START INPUT
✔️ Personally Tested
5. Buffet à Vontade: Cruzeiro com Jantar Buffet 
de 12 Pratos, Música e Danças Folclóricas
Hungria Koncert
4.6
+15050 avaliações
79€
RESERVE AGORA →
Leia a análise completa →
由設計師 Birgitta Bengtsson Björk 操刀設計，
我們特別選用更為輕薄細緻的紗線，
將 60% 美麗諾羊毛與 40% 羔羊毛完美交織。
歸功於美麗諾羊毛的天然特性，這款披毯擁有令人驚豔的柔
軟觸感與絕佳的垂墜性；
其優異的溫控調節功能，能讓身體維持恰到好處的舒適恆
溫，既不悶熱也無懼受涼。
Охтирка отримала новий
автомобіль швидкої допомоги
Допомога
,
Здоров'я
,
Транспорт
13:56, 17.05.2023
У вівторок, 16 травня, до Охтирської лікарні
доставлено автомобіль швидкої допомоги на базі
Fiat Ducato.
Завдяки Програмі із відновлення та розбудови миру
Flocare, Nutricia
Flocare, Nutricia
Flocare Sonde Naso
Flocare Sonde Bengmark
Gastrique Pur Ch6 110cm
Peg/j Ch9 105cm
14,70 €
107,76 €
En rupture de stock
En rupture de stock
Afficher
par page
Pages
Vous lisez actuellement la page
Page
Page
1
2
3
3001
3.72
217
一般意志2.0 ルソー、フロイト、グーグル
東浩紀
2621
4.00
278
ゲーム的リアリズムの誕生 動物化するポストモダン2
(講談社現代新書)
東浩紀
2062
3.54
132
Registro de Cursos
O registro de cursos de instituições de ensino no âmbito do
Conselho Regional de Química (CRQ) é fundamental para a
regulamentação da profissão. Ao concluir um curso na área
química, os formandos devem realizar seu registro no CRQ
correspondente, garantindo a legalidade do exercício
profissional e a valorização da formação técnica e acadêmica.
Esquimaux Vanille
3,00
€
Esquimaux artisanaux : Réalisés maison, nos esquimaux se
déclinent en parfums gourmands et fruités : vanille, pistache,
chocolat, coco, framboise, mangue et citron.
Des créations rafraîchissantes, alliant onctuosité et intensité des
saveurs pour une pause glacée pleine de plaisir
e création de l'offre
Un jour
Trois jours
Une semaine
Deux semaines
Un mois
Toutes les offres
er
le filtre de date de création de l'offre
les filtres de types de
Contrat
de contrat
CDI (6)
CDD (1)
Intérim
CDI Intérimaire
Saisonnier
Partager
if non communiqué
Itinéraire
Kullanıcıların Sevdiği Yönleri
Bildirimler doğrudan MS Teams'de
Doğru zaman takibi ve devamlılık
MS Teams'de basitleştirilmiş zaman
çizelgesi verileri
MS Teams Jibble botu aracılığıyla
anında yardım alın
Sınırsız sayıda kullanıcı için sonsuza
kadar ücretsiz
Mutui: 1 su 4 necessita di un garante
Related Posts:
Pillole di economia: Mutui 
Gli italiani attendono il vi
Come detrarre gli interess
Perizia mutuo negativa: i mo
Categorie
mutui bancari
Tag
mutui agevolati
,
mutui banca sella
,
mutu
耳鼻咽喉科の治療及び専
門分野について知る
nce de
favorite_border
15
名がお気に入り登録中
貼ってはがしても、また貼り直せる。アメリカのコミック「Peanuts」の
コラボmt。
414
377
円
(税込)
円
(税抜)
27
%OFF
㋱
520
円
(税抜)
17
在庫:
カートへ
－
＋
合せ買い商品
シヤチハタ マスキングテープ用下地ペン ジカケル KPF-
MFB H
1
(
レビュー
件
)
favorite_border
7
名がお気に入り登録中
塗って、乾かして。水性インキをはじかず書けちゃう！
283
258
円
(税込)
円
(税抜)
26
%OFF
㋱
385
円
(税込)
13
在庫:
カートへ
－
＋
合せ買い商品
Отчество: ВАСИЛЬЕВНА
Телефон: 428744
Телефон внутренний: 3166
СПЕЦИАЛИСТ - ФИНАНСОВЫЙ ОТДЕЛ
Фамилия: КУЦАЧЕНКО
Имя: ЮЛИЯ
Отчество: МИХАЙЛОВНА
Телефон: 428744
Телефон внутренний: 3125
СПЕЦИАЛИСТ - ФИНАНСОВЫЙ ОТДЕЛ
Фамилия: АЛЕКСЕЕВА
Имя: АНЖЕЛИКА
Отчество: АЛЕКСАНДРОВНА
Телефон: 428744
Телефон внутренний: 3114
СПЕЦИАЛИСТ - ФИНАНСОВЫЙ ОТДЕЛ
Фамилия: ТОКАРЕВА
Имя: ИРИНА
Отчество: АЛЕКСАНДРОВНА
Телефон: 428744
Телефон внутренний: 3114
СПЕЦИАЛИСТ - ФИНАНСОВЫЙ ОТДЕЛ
END INPUT
*WHAT YOU HAVE TO DO*: Convert the text of all the entries above into a JSON list of strings, with one string per line and blank lines omitted.

*RESPONSE BOX*:
[
  "✔️ Personally Tested",
  "5. Buffet à Vontade: Cruzeiro com Jantar Buffet ",
  "de 12 Pratos, Música e Danças Folclóricas",
  "Hungria Koncert",
  "4.6",
  "+15050 avaliações",
  "79€",
  "RESERVE AGORA →",
  "Leia a análise completa →",
  "由設計師 Birgitta Bengtsson Björk 操刀設計，",
  "我們特別選用更為輕薄細緻的紗線，",
  "將 60% 美麗諾羊毛與 40% 羔羊毛完美交織。",
  "歸功於美麗諾羊毛的天然特性，這款披毯擁有令人驚豔的柔",
  "軟觸感與絕佳的垂墜性；",
  "其優異的溫控調節功能，能讓身體維持恰到好處的舒適恆",
  "溫，既不悶熱也無懼受涼。",
  "Охтирка отримала новий",
  "автомобіль швидкої допомоги",
  "Допомога",
  ",",
  "Здоров'я",
  ",",
  "Транспорт",
  "13:56, 17.05.2023",
  "У вівторок, 16 травня, до Охтирської лікарні",
  "доставлено автомобіль швидкої допомоги на базі",
  "Fiat Ducato.",
  "Завдяки Програмі із відновлення та розбудови миру",
  "Flocare, Nutricia",
  "Flocare, Nutricia",
  "Flocare Sonde Naso",
  "Flocare Sonde Bengmark",
  "Gastrique Pur Ch6 110cm",
  "Peg/j Ch9 105cm",
  "14,70 €",
  "107,76 €",
  "En rupture de stock",
  "En rupture de stock",
  "Afficher",
  "par page",
  "Pages",
  "Vous lisez actuellement la page",
  "Page",
  "Page",
  "1",
  "2",
  "3",
  "3001",
  "3.72",
  "217",
  "一般意志2.0 ルソー、フロイト、グーグル",
  "東浩紀",
  "2621",
  "4.00",
  "278",
  "ゲーム的リアリズムの誕生 動物化するポストモダン2",
  "(講談社現代新書)",
  "東浩紀",
  "2062",
  "3.54",
  "132",
  "Registro de Cursos",
  "O registro de cursos de instituições de ensino no âmbito do",
  "Conselho Regional de Química (CRQ) é fundamental para a",
  "regulamentação da profissão. Ao concluir um curso na área",
  "química, os formandos devem realizar seu registro no CRQ",
  "correspondente, garantindo a legalidade do exercício",
  "profissional e a valorização da formação técnica e acadêmica.",
  "Esquimaux Vanille",
  "3,00",
  "€",
  "Esquimaux artisanaux : Réalisés maison, nos esquimaux se",
  "déclinent en parfums gourmands et fruités : vanille, pistache,",
  "chocolat, coco, framboise, mangue et citron.",
  "Des créations rafraîchissantes, alliant onctuosité et intensité des",
  "saveurs pour une pause glacée pleine de plaisir",
  "e création de l'offre",
  "Un jour",
  "Trois jours",
  "Une semaine",
  "Deux semaines",
  "Un mois",
  "Toutes les offres",
  "er",
  "le filtre de date de création de l'offre",
  "les filtres de types de",
  "Contrat",
  "de contrat",
  "CDI (6)",
  "CDD (1)",
  "Intérim",
  "CDI Intérimaire",
  "Saisonnier",
  "Partager",
  "if non communiqué",
  "Itinéraire",
  "Kullanıcıların Sevdiği Yönleri",
  "Bildirimler doğrudan MS Teams'de",
  "Doğru zaman takibi ve devamlılık",
  "MS Teams'de basitleştirilmiş zaman",
  "çizelgesi verileri",
  "MS Teams Jibble botu aracılığıyla",
  "anında yardım alın",
  "Sınırsız sayıda kullanıcı için sonsuza",
  "kadar ücretsiz",
  "Mutui: 1 su 4 necessita di un garante",
  "Related Posts:",
  "Pillole di economia: Mutui ",
  "Gli italiani attendono il vi",
  "Come detrarre gli interess",
  "Perizia mutuo negativa: i mo",
  "Categorie",
  "mutui bancari",
  "Tag",
  "mutui agevolati",
  ",",
  "mutui banca sella",
  ",",
  "mutu",
  "耳鼻咽喉科の治療及び専",
  "門分野について知る",
  "nce de",
  "favorite_border",
  "15",
  "名がお気に入り登録中",
  "貼ってはがしても、また貼り直せる。アメリカのコミック「Peanuts」の",
  "コラボmt。",
  "414",
  "377",
  "円",
  "(税込)",
  "円",
  "(税抜)",
  "27",
  "%OFF",
  "㋱",
  "520",
  "円",
  "(税抜)",
  "17",
  "在庫:",
  "カートへ",
  "－",
  "＋",
  "合せ買い商品",
  "シヤチハタ マスキングテープ用下地ペン ジカケル KPF-",
  "MFB H",
  "1",
  "(",
  "レビュー",
  "件",
  ")",
  "favorite_border",
  "7",
  "名がお気に入り登録中",
  "塗って、乾かして。水性インキをはじかず書けちゃう！",
  "283",
  "258",
  "円",
  "(税込)",
  "円",
  "(税抜)",
  "26",
  "%OFF",
  "㋱",
  "385",
  "円",
  "(税込)",
  "13",
  "在庫:",
  "カートへ",
  "－",
  "＋",
  "合せ買い商品",
  "Отчество: ВАСИЛЬЕВНА",
  "Телефон: 428744",
  "Телефон внутренний: 3166",
  "СПЕЦИАЛИСТ - ФИНАНСОВЫЙ ОТДЕЛ",
  "Фамилия: КУЦАЧЕНКО",
  "Имя: ЮЛИЯ",
  "Отчество: МИХАЙЛОВНА",
  "Телефон: 428744",
  "Телефон внутренний: 3125",
  "СПЕЦИАЛИСТ - ФИНАНСОВЫЙ ОТДЕЛ",
  "Фамилия: АЛЕКСЕЕВА",
  "Имя: АНЖЕЛИКА",
  "Отчество: АЛЕКСАНДРОВНА",
  "Телефон: 428744",
  "Телефон внутренний: 3114",
  "СПЕЦИАЛИСТ - ФИНАНСОВЫЙ ОТДЕЛ",
  "Фамилия: ТОКАРЕВА",
  "Имя: ИРИНА",
  "Отчество: АЛЕКСАНДРОВНА",
  "Телефон: 428744",
  "Телефон внутренний: 3114",
  "СПЕЦИАЛИСТ - ФИНАНСОВЫЙ ОТДЕЛ"
]